**Problem details**.
An exact copy of every entry is needed, without any of the pictures.

[Images with pose keypoints]
※

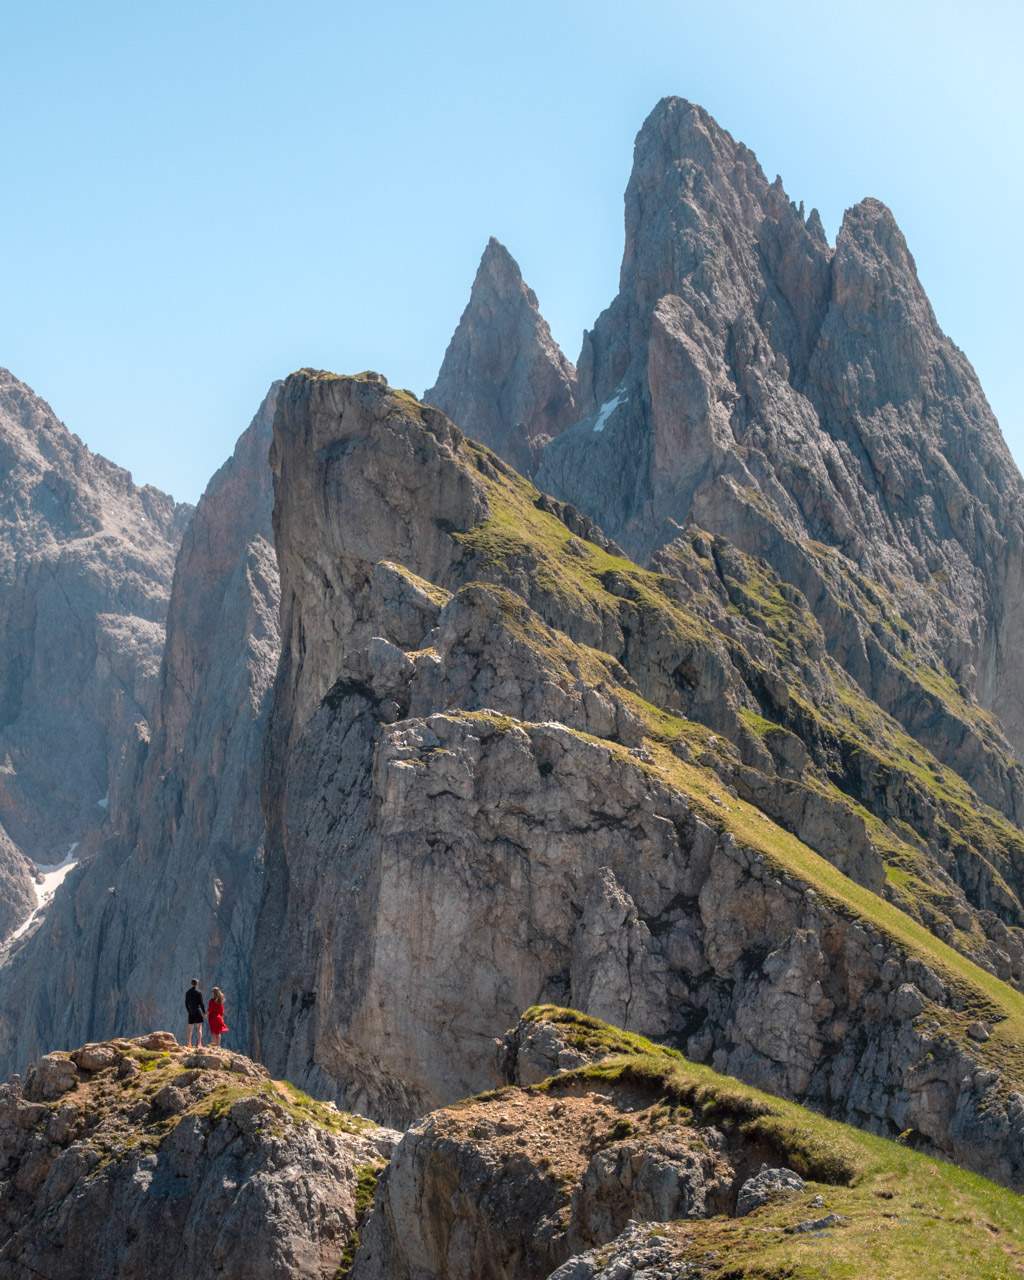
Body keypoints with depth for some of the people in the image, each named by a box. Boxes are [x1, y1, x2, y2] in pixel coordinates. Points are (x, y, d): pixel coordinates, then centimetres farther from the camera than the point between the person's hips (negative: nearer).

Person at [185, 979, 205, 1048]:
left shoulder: (187, 992, 6)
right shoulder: (198, 992, -8)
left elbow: (186, 1003, 11)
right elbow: (201, 1003, -10)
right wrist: (204, 1012, -1)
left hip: (191, 1013, 4)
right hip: (198, 1012, -4)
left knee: (190, 1029, 10)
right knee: (199, 1029, -2)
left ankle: (188, 1044, 9)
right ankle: (200, 1044, -8)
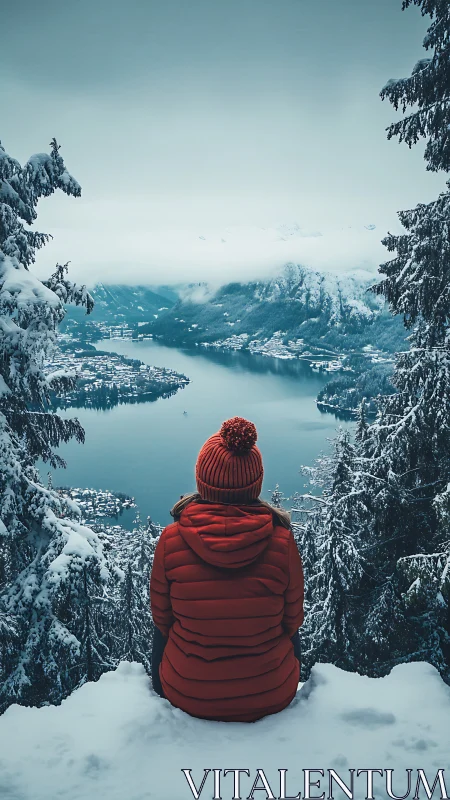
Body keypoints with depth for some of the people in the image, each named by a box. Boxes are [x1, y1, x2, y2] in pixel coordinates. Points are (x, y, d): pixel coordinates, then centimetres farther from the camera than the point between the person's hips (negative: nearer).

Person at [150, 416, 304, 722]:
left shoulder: (171, 541, -20)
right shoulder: (282, 542, -21)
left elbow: (162, 617, -4)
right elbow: (291, 621, -6)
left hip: (187, 696, 0)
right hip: (271, 698, 0)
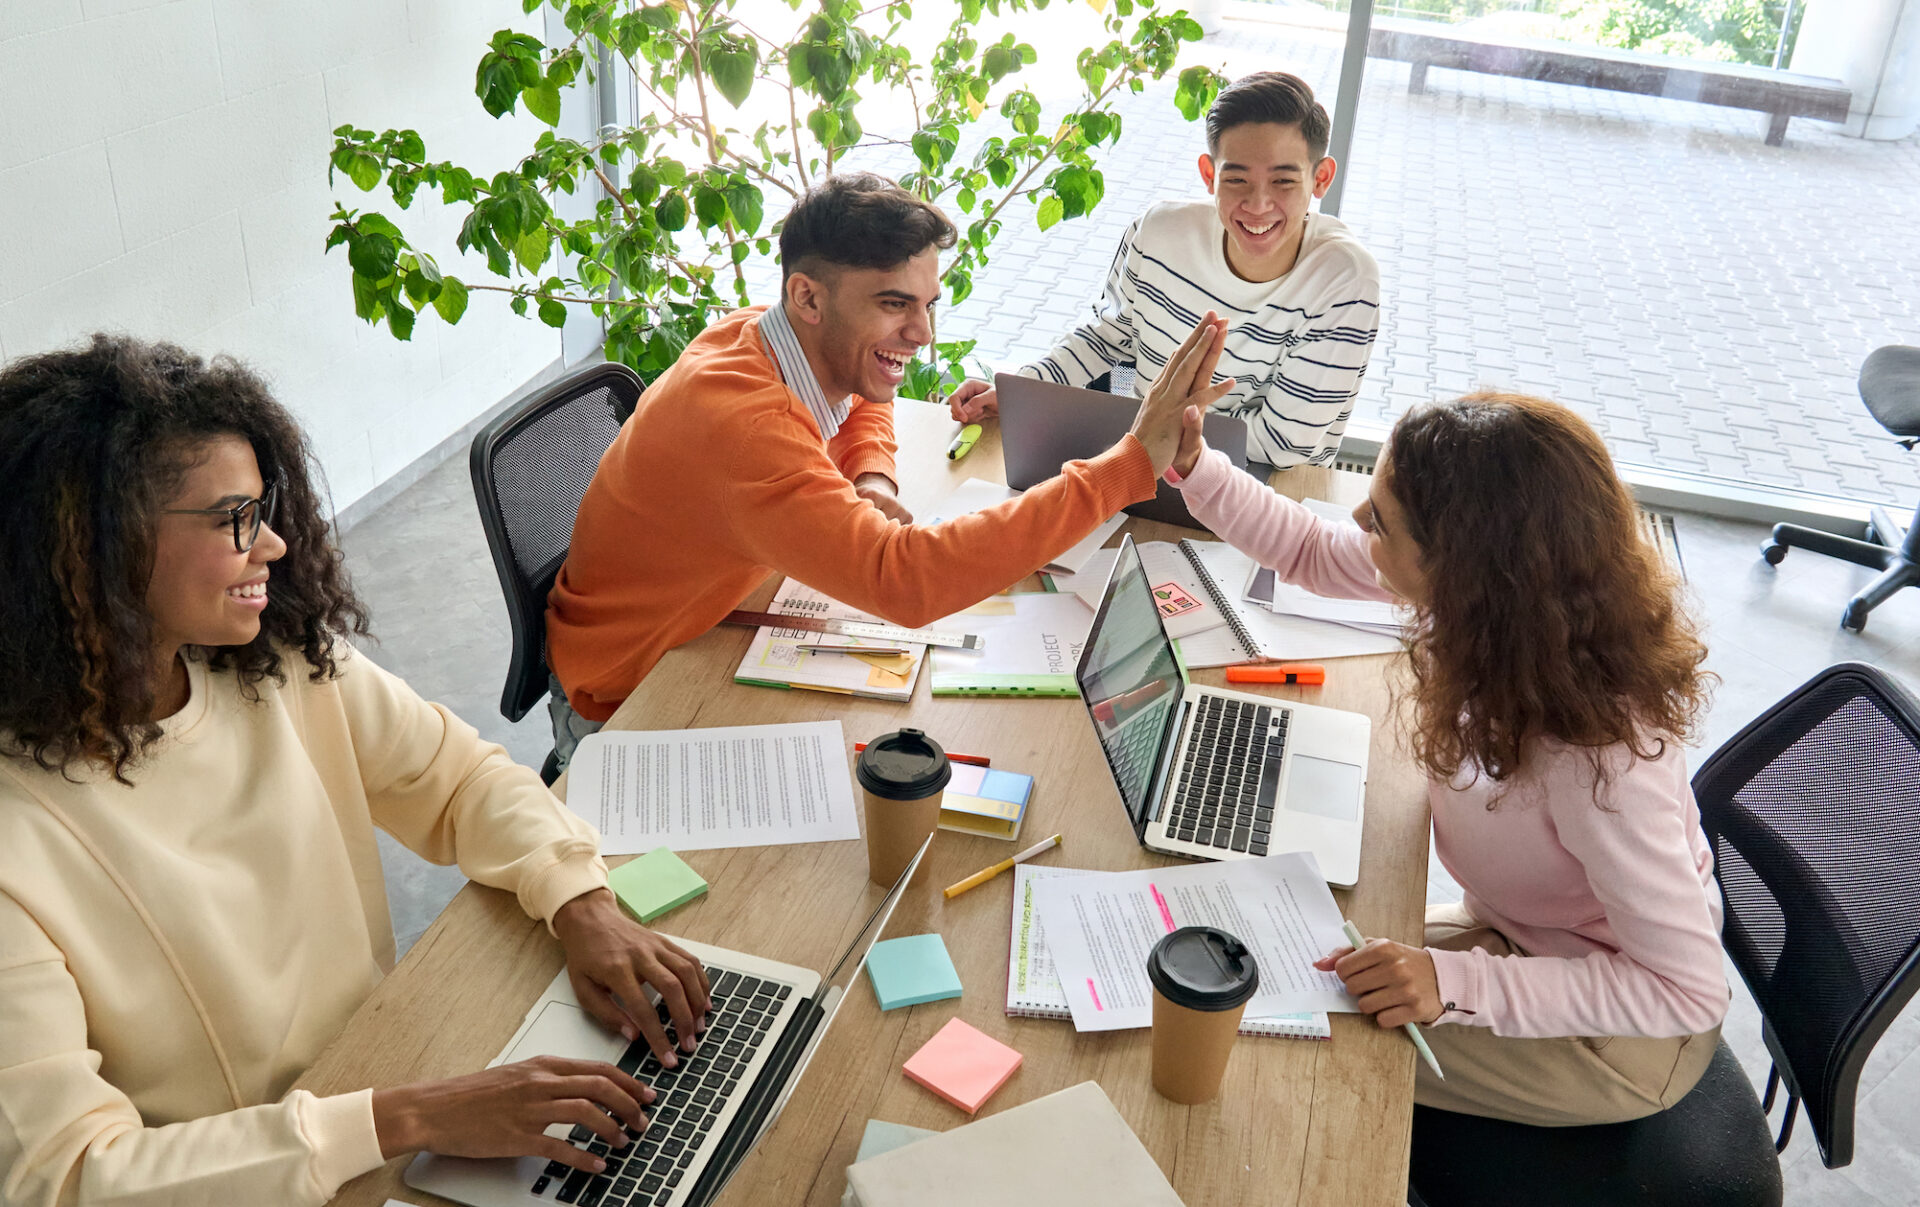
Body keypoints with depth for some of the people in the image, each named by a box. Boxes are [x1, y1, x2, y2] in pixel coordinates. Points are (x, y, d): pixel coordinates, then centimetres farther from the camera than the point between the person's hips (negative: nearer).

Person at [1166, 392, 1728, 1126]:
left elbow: (1689, 990, -29)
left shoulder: (1596, 754, -40)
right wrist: (1194, 467, -12)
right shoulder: (1484, 589, -20)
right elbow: (1313, 553, -1)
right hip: (1521, 930, 7)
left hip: (1615, 1034, -7)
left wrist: (1455, 983, -35)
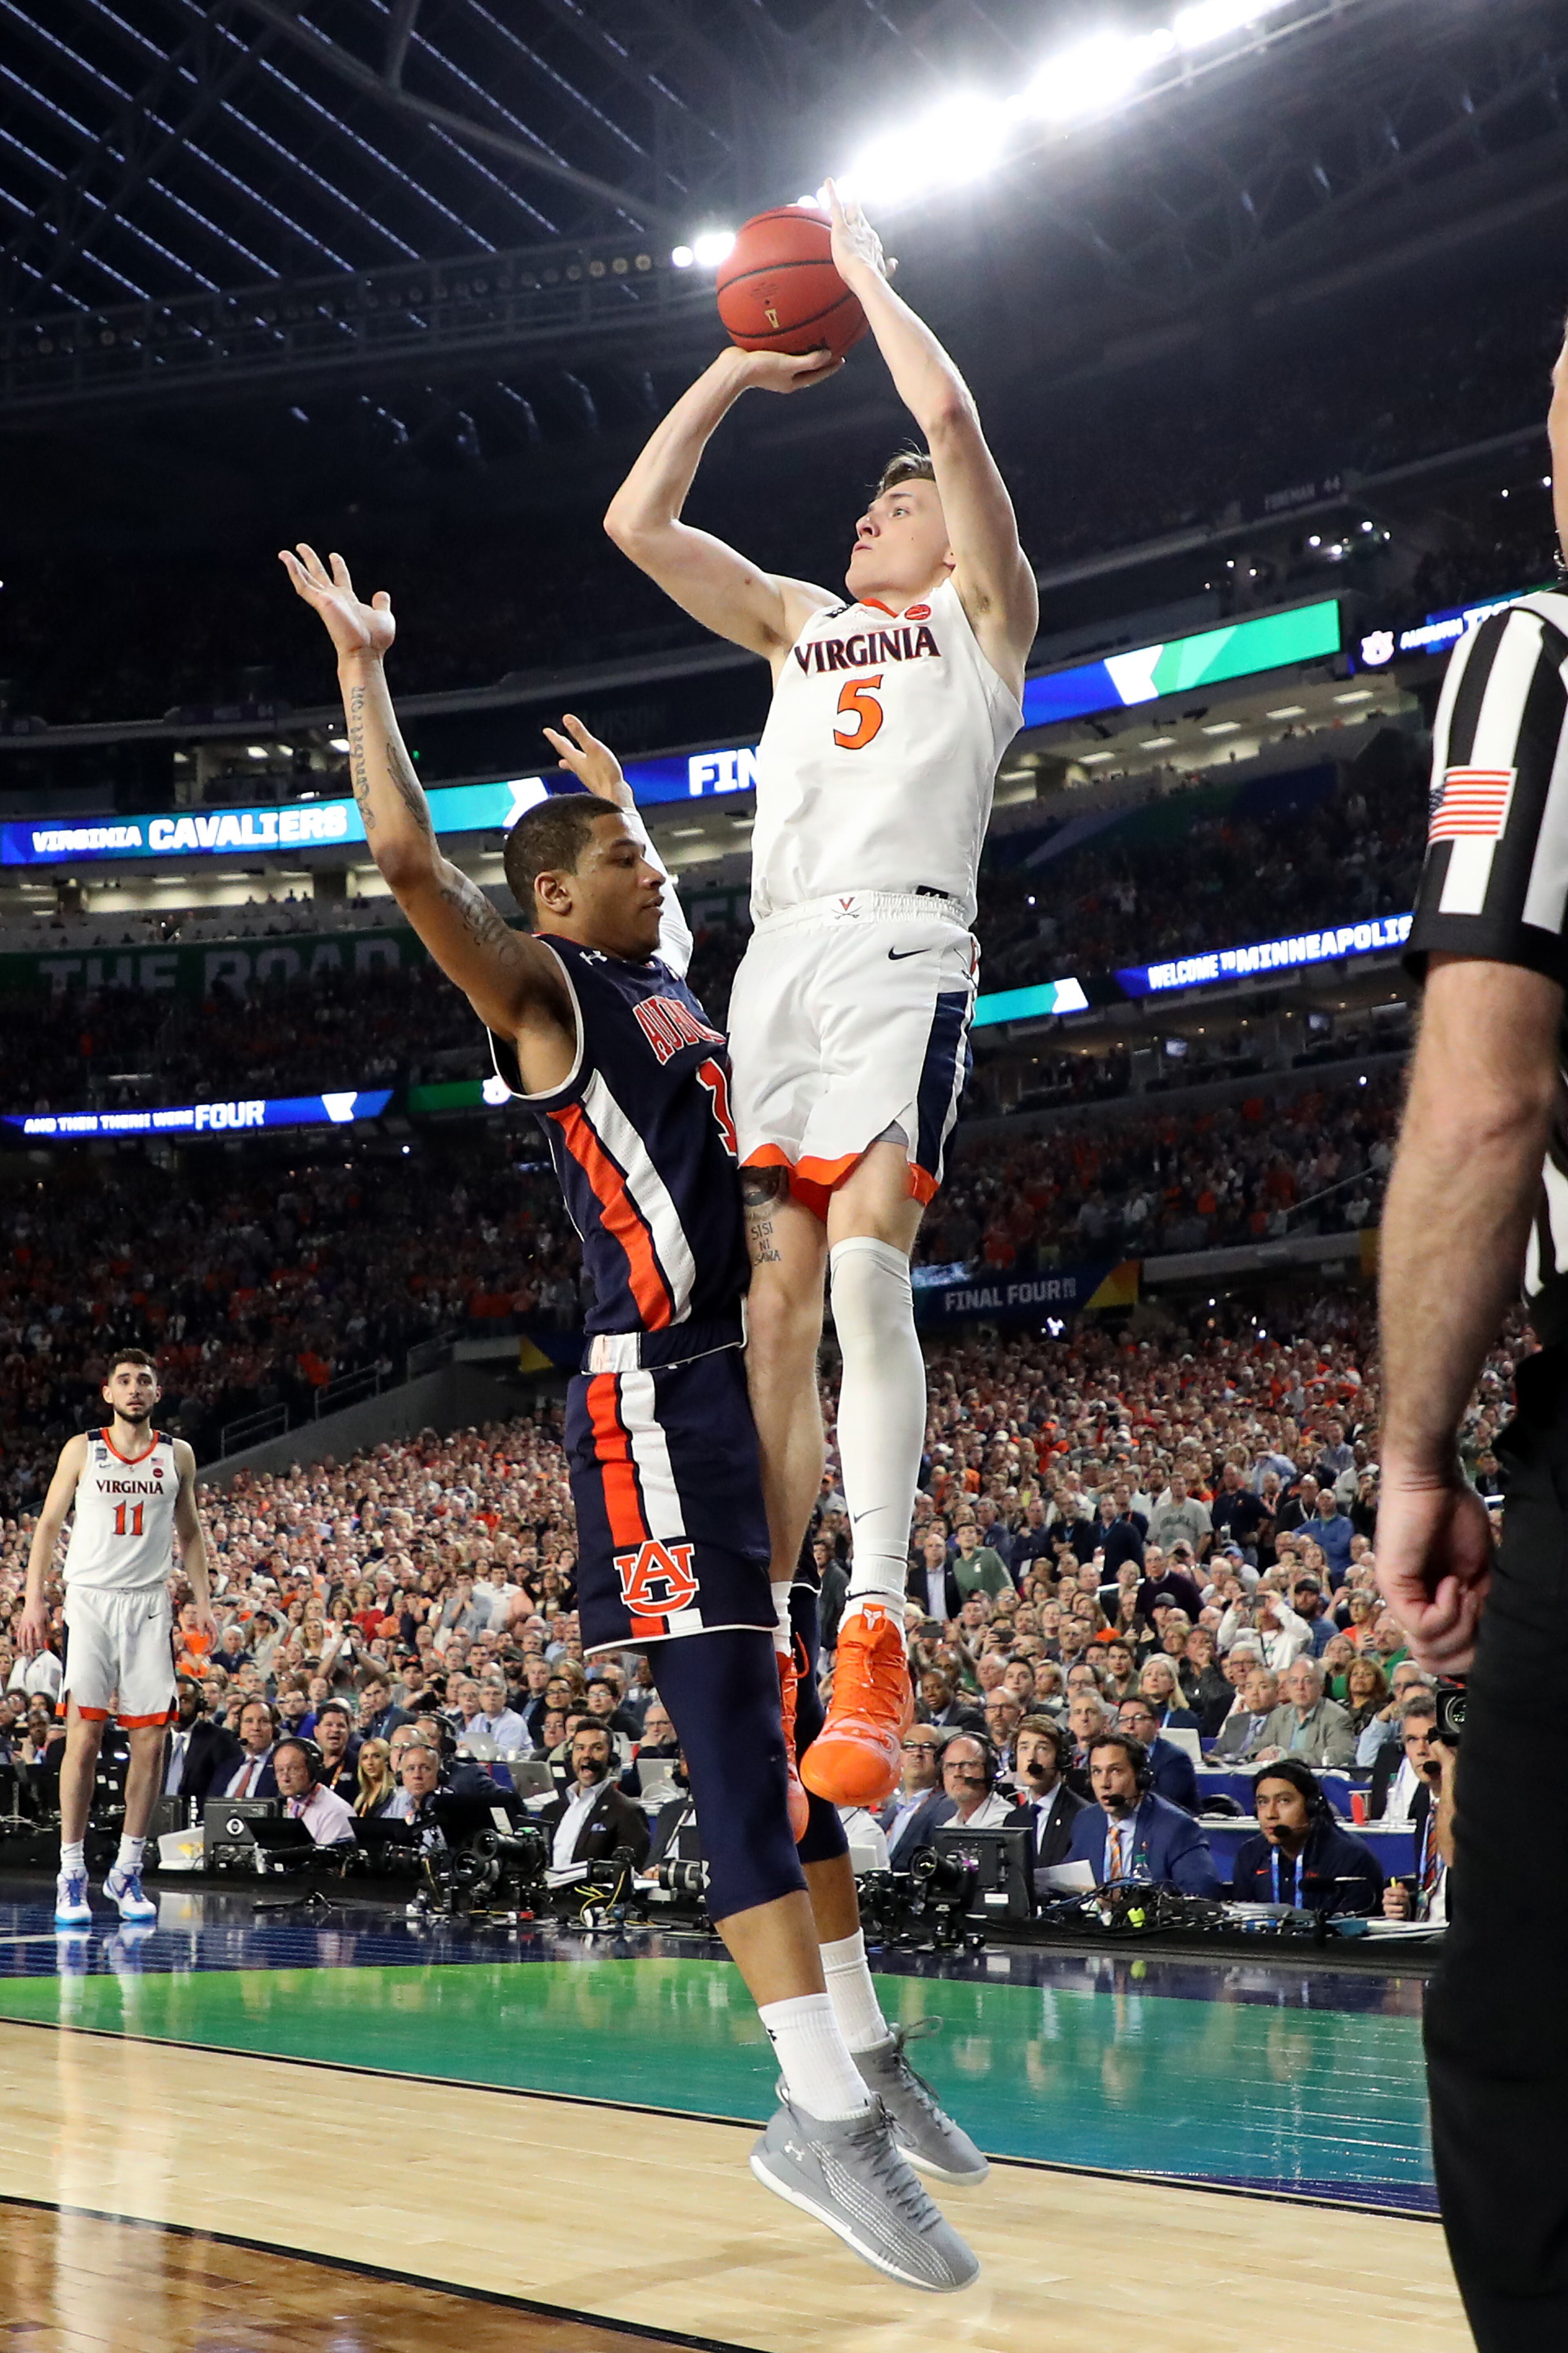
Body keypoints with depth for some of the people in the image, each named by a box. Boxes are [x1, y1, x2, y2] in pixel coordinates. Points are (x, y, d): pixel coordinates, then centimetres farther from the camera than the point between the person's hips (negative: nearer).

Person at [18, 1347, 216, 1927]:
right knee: (84, 1734, -9)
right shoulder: (82, 1450, 2)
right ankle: (71, 1877, -4)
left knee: (150, 1739, 0)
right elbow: (49, 1525, 5)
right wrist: (33, 1599, -3)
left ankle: (127, 1872, 10)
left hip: (150, 1603, 3)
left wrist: (202, 1601, 7)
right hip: (90, 1600, -2)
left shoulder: (178, 1455, 8)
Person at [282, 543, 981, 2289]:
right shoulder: (540, 988, -5)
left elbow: (649, 888, 45)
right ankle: (823, 2113, -13)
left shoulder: (663, 973, 19)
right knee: (736, 1735, -13)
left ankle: (865, 2057, 22)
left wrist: (619, 788, 43)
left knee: (799, 1726, 13)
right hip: (658, 1402, -9)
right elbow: (404, 854, -20)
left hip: (749, 1392, 9)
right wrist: (362, 664, -13)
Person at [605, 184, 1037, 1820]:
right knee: (772, 1304, -1)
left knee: (864, 1265, -23)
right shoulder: (800, 623, 29)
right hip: (776, 958, 6)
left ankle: (875, 1634, -29)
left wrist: (862, 270, 13)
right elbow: (638, 521, 24)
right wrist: (741, 366, 24)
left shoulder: (983, 612, 13)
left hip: (899, 945, -6)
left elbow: (949, 416, -1)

※

**Written solution**.
Body keypoints with depth for some of the people in the image, each named by a box. Boxes are [x1, y1, x2, y2] in pixel coordinates. Points are (x, y, d): pixel coordinates, then centimetres farther from the camera than the point between the person's hips (negative: nearer).

Person at [185, 979, 205, 1048]:
left shoulder: (187, 992, 6)
right shoulder: (198, 992, -8)
left elbow: (186, 1003, 11)
right elbow: (201, 1003, -10)
right wrist: (204, 1012, -1)
left hip: (191, 1013, 4)
right hip: (198, 1012, -4)
left knee: (190, 1029, 10)
right knee: (199, 1029, -2)
left ankle: (188, 1044, 9)
right ankle: (200, 1044, -8)
Body keypoints with depth for some of the people in the image, each named by a box. Boxes are [x1, y1, x2, y2] in pixel coordinates. Points are (x, y, d): pixel coordinates, then centimetres farther from the camera than the point between the person's hips (negative: nearer).

Person at [150, 416, 304, 722]:
left shoulder: (171, 541, -20)
right shoulder: (282, 542, -21)
left elbow: (162, 617, -4)
right elbow: (291, 621, -6)
left hip: (187, 696, 0)
right hip: (271, 698, 0)
Body keypoints with depth for some of the people in the image, each named by a box. Boxes are [x1, y1, x2, y2] in pixel coordinates. Points are (x, y, d): pixel coordinates, then centimetres farther from the camera than the point between the person's hips (negative: nearer).

Person at [1166, 392, 1728, 1126]:
left elbow: (1689, 990, -29)
left shoulder: (1596, 754, -40)
right wrist: (1194, 467, -12)
right shoulder: (1484, 589, -20)
right elbow: (1313, 553, -1)
right hip: (1521, 930, 7)
left hip: (1615, 1034, -7)
left wrist: (1455, 983, -35)
Body keypoints with depth for some of the people in the image, each named by a box. Boxes are [x1, y1, x2, y2] in pixel coordinates. Points are (x, y, d): pixel coordinates, then centimetres farther from the camera than the point between the person's hips (negative: nearer).

Person at [18, 1347, 216, 1927]:
right knee: (84, 1734, -9)
right shoulder: (82, 1450, 2)
right ankle: (71, 1877, -4)
left knee: (150, 1739, 0)
right elbow: (49, 1525, 5)
right wrist: (33, 1599, -3)
left ankle: (127, 1872, 10)
left hip: (150, 1603, 3)
left wrist: (202, 1601, 7)
right hip: (90, 1600, -2)
left shoulder: (178, 1455, 8)
Person at [282, 543, 981, 2289]:
right shoulder: (540, 988, -5)
left elbow: (649, 888, 45)
right ankle: (823, 2113, -13)
left shoulder: (663, 973, 19)
right knee: (736, 1735, -13)
left ankle: (865, 2057, 22)
left wrist: (619, 788, 43)
left knee: (799, 1726, 13)
right hip: (658, 1402, -9)
right elbow: (404, 854, -20)
left hip: (749, 1392, 9)
right wrist: (362, 664, -13)
Person at [605, 184, 1037, 1820]:
right knee: (772, 1304, -1)
left knee: (864, 1265, -23)
right shoulder: (800, 623, 29)
right hip: (776, 958, 6)
left ankle: (875, 1634, -29)
left wrist: (862, 270, 13)
right elbow: (638, 521, 24)
right wrist: (741, 366, 24)
left shoulder: (983, 612, 13)
left hip: (899, 945, -6)
left elbow: (949, 416, -1)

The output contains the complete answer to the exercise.